Yolanda with black stilt chick

With enthusiastic support from the Endangered Species Foundation, the Co-Founders got to work assembling a technical advisory group to define exactly what they wanted Gardenstar to measure.

“There were some intensive sessions when we started creating the ratings,” says Yolanda. “We used conjoint analysis [a research approach which quantifies preferences to determine the relative importance of different features/options] to assess which aspects of biodiversity we should measure.”

After months of refinement, the result is a powerful scientific tool which provides a biodiversity rating which can then be converted into a more digestible star system for end-users.

In April of 2021, the concept was co-funded for future development by the Endangered Species Foundation and the Ministry for the Environment. Using the metric tool as a strong foundation, the future of the Gardenstar concept is now being co-created through an in-depth community engagement process to learn about the biodiversity needs, aspirations and barriers of Aotearoa’s urban residents.

Through a series of targeted interviews, workshops and pilots, potential users are providing deep insights into how the science behind Gardenstar could be adapted and applied in a tangible way to enable Aotearoa's residents to improve biodiversity in their own communities and create maximum impact for our native species.

In practical terms, Yolanda and Philip say that there are a number of things that we can all do to improve our biodiversity impact today.

“Plant native species that are taller than knee height,” says Yolanda. “They don’t need to be huge trees, but try to add a bit of vertical diversity and complexity. Also, put some measures in place to control your cats. If you already have indoor-outdoor cats, get them a brightly coloured collar and keep them indoors at night. Investigate building them a contained ‘catio’ to allow them outside without roaming. And if you’re getting a new cat, consider making it exclusively an indoor cat.”

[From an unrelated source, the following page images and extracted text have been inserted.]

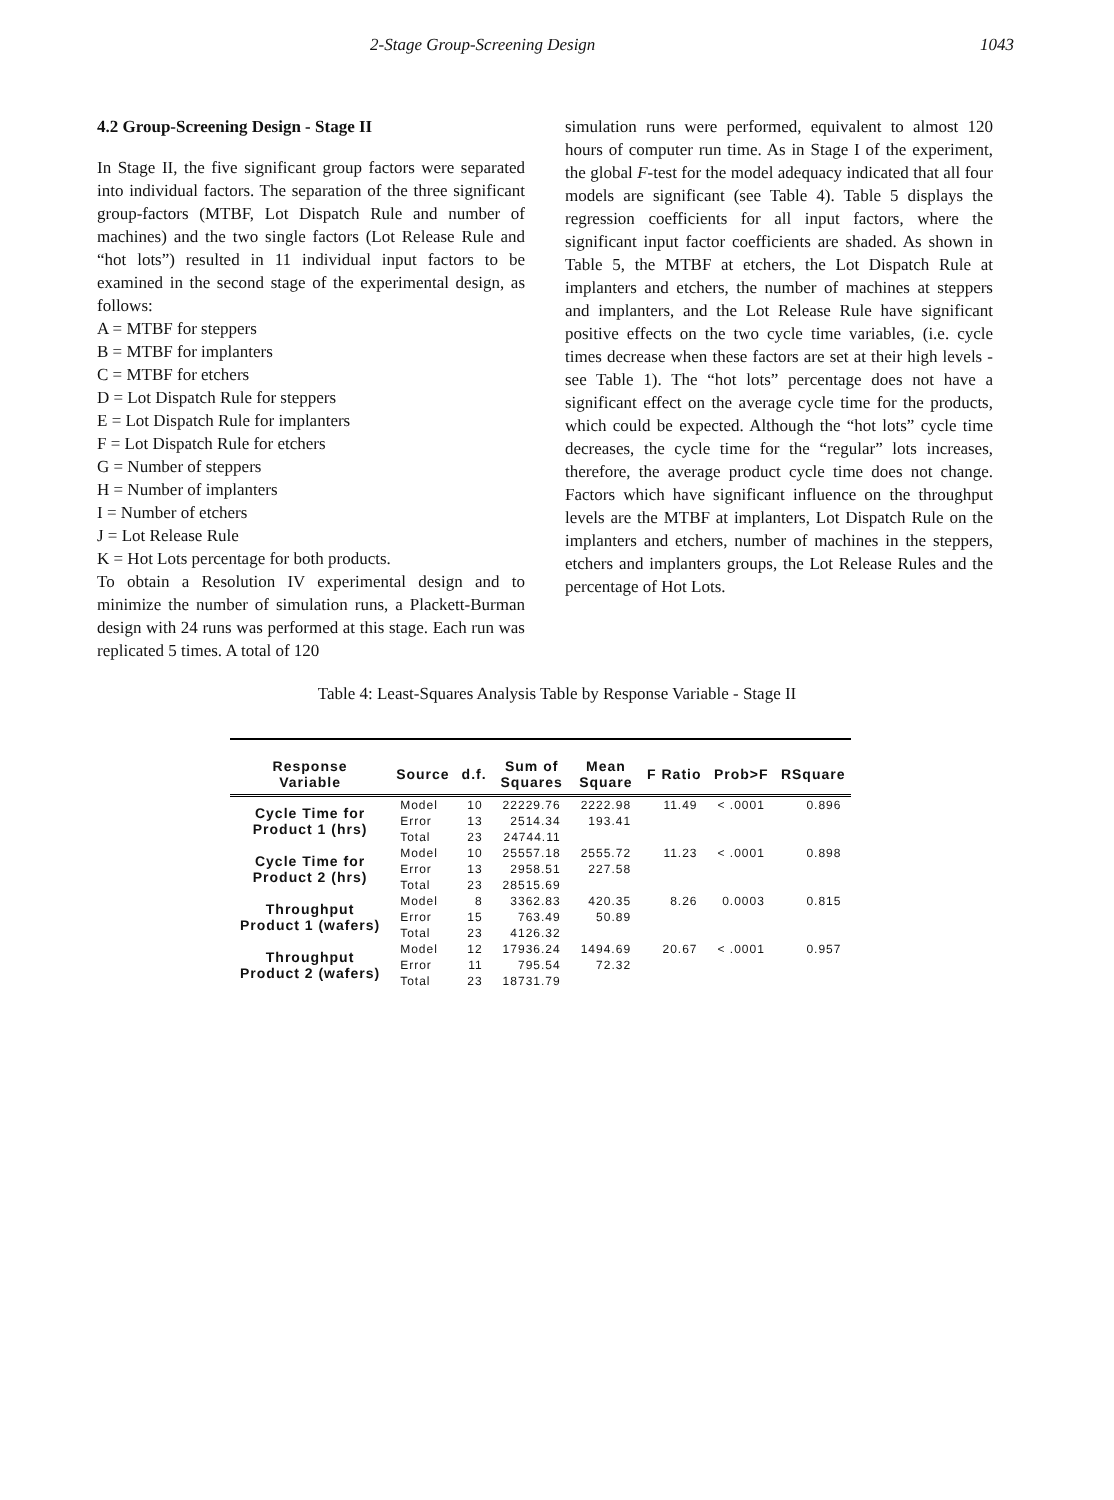2-Stage Group-Screening Design 1043
4.2 Group-Screening Design - Stage II
In Stage II, the five significant group factors were separated into individual factors. The separation of the three significant group-factors (MTBF, Lot Dispatch Rule and number of machines) and the two single factors (Lot Release Rule and “hot lots”) resulted in 11 individual input factors to be examined in the second stage of the experimental design, as follows:
A = MTBF for steppers
B = MTBF for implanters
C = MTBF for etchers
D = Lot Dispatch Rule for steppers
E = Lot Dispatch Rule for implanters
F = Lot Dispatch Rule for etchers
G = Number of steppers
H = Number of implanters
I = Number of etchers
J = Lot Release Rule
K = Hot Lots percentage for both products.
To obtain a Resolution IV experimental design and to minimize the number of simulation runs, a Plackett-Burman design with 24 runs was performed at this stage. Each run was replicated 5 times. A total of 120
simulation runs were performed, equivalent to almost 120 hours of computer run time. As in Stage I of the experiment, the global F-test for the model adequacy indicated that all four models are significant (see Table 4). Table 5 displays the regression coefficients for all input factors, where the significant input factor coefficients are shaded. As shown in Table 5, the MTBF at etchers, the Lot Dispatch Rule at implanters and etchers, the number of machines at steppers and implanters, and the Lot Release Rule have significant positive effects on the two cycle time variables, (i.e. cycle times decrease when these factors are set at their high levels - see Table 1). The “hot lots” percentage does not have a significant effect on the average cycle time for the products, which could be expected. Although the “hot lots” cycle time decreases, the cycle time for the “regular” lots increases, therefore, the average product cycle time does not change. Factors which have significant influence on the throughput levels are the MTBF at implanters, Lot Dispatch Rule on the implanters and etchers, number of machines in the steppers, etchers and implanters groups, the Lot Release Rules and the percentage of Hot Lots.
Table 4: Least-Squares Analysis Table by Response Variable - Stage II
| Response Variable | Source | d.f. | Sum of Squares | Mean Square | F Ratio | Prob>F | RSquare |
| --- | --- | --- | --- | --- | --- | --- | --- |
| Cycle Time for Product 1 (hrs) | Model | 10 | 22229.76 | 2222.98 | 11.49 | < .0001 | 0.896 |
| | Error | 13 | 2514.34 | 193.41 | | | |
| | Total | 23 | 24744.11 | | | | |
| Cycle Time for Product 2 (hrs) | Model | 10 | 25557.18 | 2555.72 | 11.23 | < .0001 | 0.898 |
| | Error | 13 | 2958.51 | 227.58 | | | |
| | Total | 23 | 28515.69 | | | | |
| Throughput Product 1 (wafers) | Model | 8 | 3362.83 | 420.35 | 8.26 | 0.0003 | 0.815 |
| | Error | 15 | 763.49 | 50.89 | | | |
| | Total | 23 | 4126.32 | | | | |
| Throughput Product 2 (wafers) | Model | 12 | 17936.24 | 1494.69 | 20.67 | < .0001 | 0.957 |
| | Error | 11 | 795.54 | 72.32 | | | |
| | Total | 23 | 18731.79 | | | | |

We should also limit our lawn space, Philip says. “We grow lawn for weird reasons, some of which stem from British colonial-era holdovers that say you need a manicured, monoculture green space. Allow things to get messy: rotting wood and unkept garden space support all kinds of invertebrates which, in turn, support additional species.”

On their own property, the Co-Founders have devoted the whole front garden to native species which they have allowed to grow mostly wild, as well as installing some predator traps. The rear garden features some home sustainability projects: a compost heap, a productive food garden and some potted flowers for colour.

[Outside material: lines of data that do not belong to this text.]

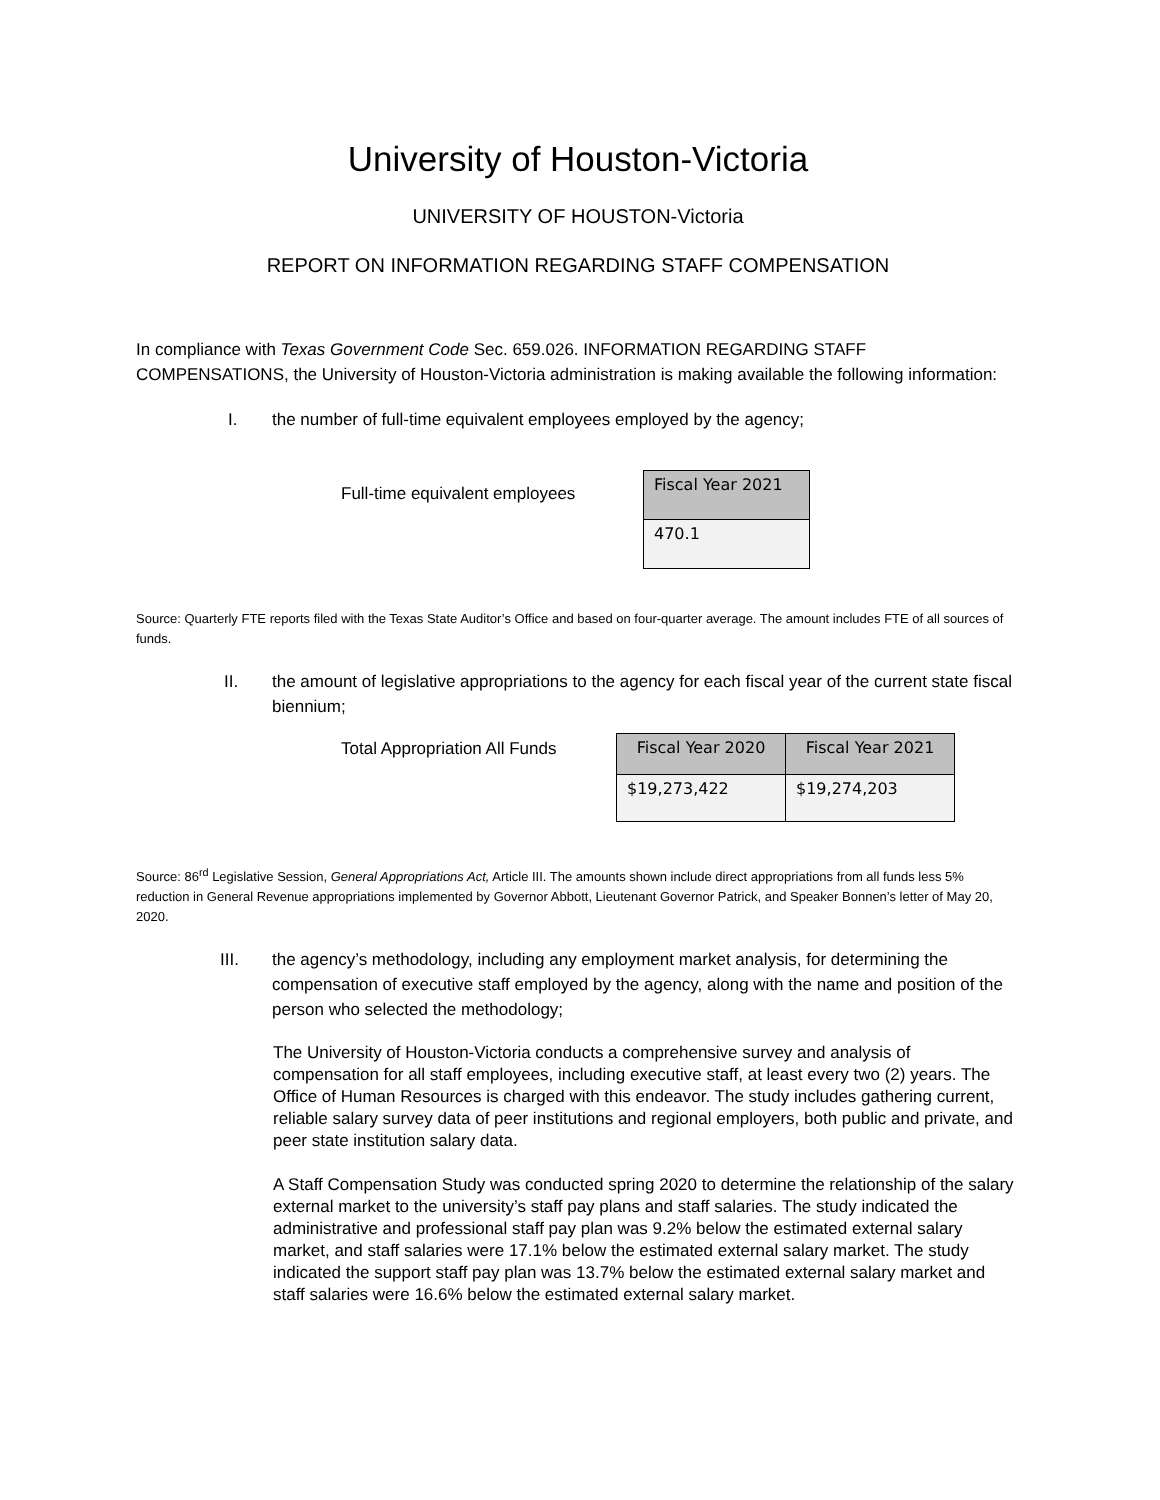University of Houston-Victoria
UNIVERSITY OF HOUSTON-Victoria
REPORT ON INFORMATION REGARDING STAFF COMPENSATION
In compliance with Texas Government Code Sec. 659.026. INFORMATION REGARDING STAFF COMPENSATIONS, the University of Houston-Victoria administration is making available the following information:
I. the number of full-time equivalent employees employed by the agency;
Full-time equivalent employees
| Fiscal Year 2021 |
| 470.1 |
Source: Quarterly FTE reports filed with the Texas State Auditor’s Office and based on four-quarter average. The amount includes FTE of all sources of funds.
II. the amount of legislative appropriations to the agency for each fiscal year of the current state fiscal biennium;
Total Appropriation All Funds
| Fiscal Year 2020 | Fiscal Year 2021 |
| $19,273,422 | $19,274,203 |
Source: 86<sup>rd</sup> Legislative Session, General Appropriations Act, Article III. The amounts shown include direct appropriations from all funds less 5% reduction in General Revenue appropriations implemented by Governor Abbott, Lieutenant Governor Patrick, and Speaker Bonnen’s letter of May 20, 2020.
III. the agency’s methodology, including any employment market analysis, for determining the compensation of executive staff employed by the agency, along with the name and position of the person who selected the methodology;
The University of Houston-Victoria conducts a comprehensive survey and analysis of compensation for all staff employees, including executive staff, at least every two (2) years. The Office of Human Resources is charged with this endeavor. The study includes gathering current, reliable salary survey data of peer institutions and regional employers, both public and private, and peer state institution salary data.
A Staff Compensation Study was conducted spring 2020 to determine the relationship of the salary external market to the university’s staff pay plans and staff salaries. The study indicated the administrative and professional staff pay plan was 9.2% below the estimated external salary market, and staff salaries were 17.1% below the estimated external salary market. The study indicated the support staff pay plan was 13.7% below the estimated external salary market and staff salaries were 16.6% below the estimated external salary market.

“Not all of these things directly will improve your biodiversity,” says Yolanda, “but there’s always a bit of a compromise. There’s no reason why you shouldn’t grow food and flowers, even if they aren’t native. It’s the gardens with virtually no natives where we see massive room for improvement.”

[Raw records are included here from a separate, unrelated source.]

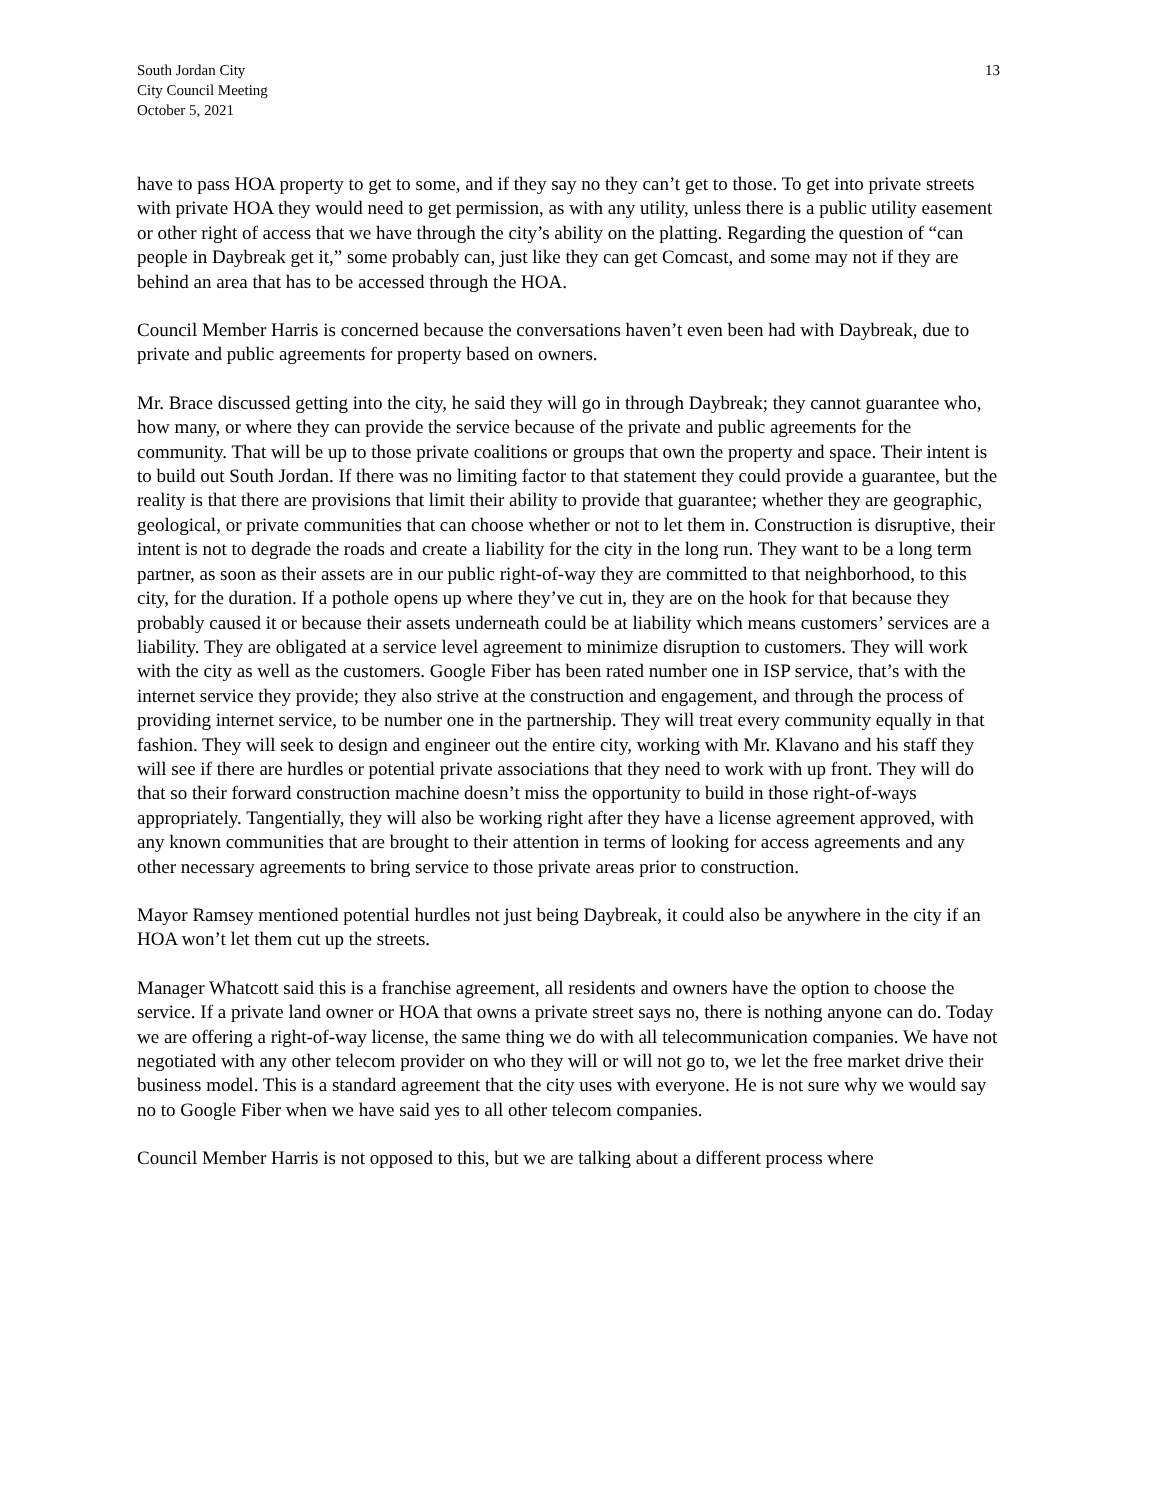South Jordan City
City Council Meeting
October 5, 2021
13
have to pass HOA property to get to some, and if they say no they can’t get to those. To get into private streets with private HOA they would need to get permission, as with any utility, unless there is a public utility easement or other right of access that we have through the city’s ability on the platting. Regarding the question of “can people in Daybreak get it,” some probably can, just like they can get Comcast, and some may not if they are behind an area that has to be accessed through the HOA.
Council Member Harris is concerned because the conversations haven’t even been had with Daybreak, due to private and public agreements for property based on owners.
Mr. Brace discussed getting into the city, he said they will go in through Daybreak; they cannot guarantee who, how many, or where they can provide the service because of the private and public agreements for the community. That will be up to those private coalitions or groups that own the property and space. Their intent is to build out South Jordan. If there was no limiting factor to that statement they could provide a guarantee, but the reality is that there are provisions that limit their ability to provide that guarantee; whether they are geographic, geological, or private communities that can choose whether or not to let them in. Construction is disruptive, their intent is not to degrade the roads and create a liability for the city in the long run. They want to be a long term partner, as soon as their assets are in our public right-of-way they are committed to that neighborhood, to this city, for the duration. If a pothole opens up where they’ve cut in, they are on the hook for that because they probably caused it or because their assets underneath could be at liability which means customers’ services are a liability. They are obligated at a service level agreement to minimize disruption to customers. They will work with the city as well as the customers. Google Fiber has been rated number one in ISP service, that’s with the internet service they provide; they also strive at the construction and engagement, and through the process of providing internet service, to be number one in the partnership. They will treat every community equally in that fashion. They will seek to design and engineer out the entire city, working with Mr. Klavano and his staff they will see if there are hurdles or potential private associations that they need to work with up front. They will do that so their forward construction machine doesn’t miss the opportunity to build in those right-of-ways appropriately. Tangentially, they will also be working right after they have a license agreement approved, with any known communities that are brought to their attention in terms of looking for access agreements and any other necessary agreements to bring service to those private areas prior to construction.
Mayor Ramsey mentioned potential hurdles not just being Daybreak, it could also be anywhere in the city if an HOA won’t let them cut up the streets.
Manager Whatcott said this is a franchise agreement, all residents and owners have the option to choose the service. If a private land owner or HOA that owns a private street says no, there is nothing anyone can do. Today we are offering a right-of-way license, the same thing we do with all telecommunication companies. We have not negotiated with any other telecom provider on who they will or will not go to, we let the free market drive their business model. This is a standard agreement that the city uses with everyone. He is not sure why we would say no to Google Fiber when we have said yes to all other telecom companies.
Council Member Harris is not opposed to this, but we are talking about a different process where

Looking ahead, Philip is renewing some of his old connections with Saudi Arabia to explore protected area creation for endangered species. Both Philip and Yolanda are working with students on landscape-scale mammalian pest control, a space that they say is of particular interest as Aotearoa looks ahead to a Predator Free 2050.

Yolanda is exploring childhood experience with green space and how this impacts biodiversity preferences in adulthood, as well as exploring the concept of a VR intervention which would allow those with limited mobility to experience interaction with nature in the virtual world.

Both eagerly await the results of the Gardenstar pilot in July of 2021, with the hope that this development trial will yield a sustainable model for Gardenstar to grow and scale.

“My dream outcome for Gardenstar is widespread national recognition, not just by individuals but also by organisations like Kāinga Ora. That would be a fantastic outcome,” Yolanda says.
Phil agrees. “I’ve kept a very open mind; I don’t have a lot of expectations for what Gardenstar will ultimately end up becoming because it probably won’t end up being whatever I think it is. I just hope that something comes of it that makes a real difference.”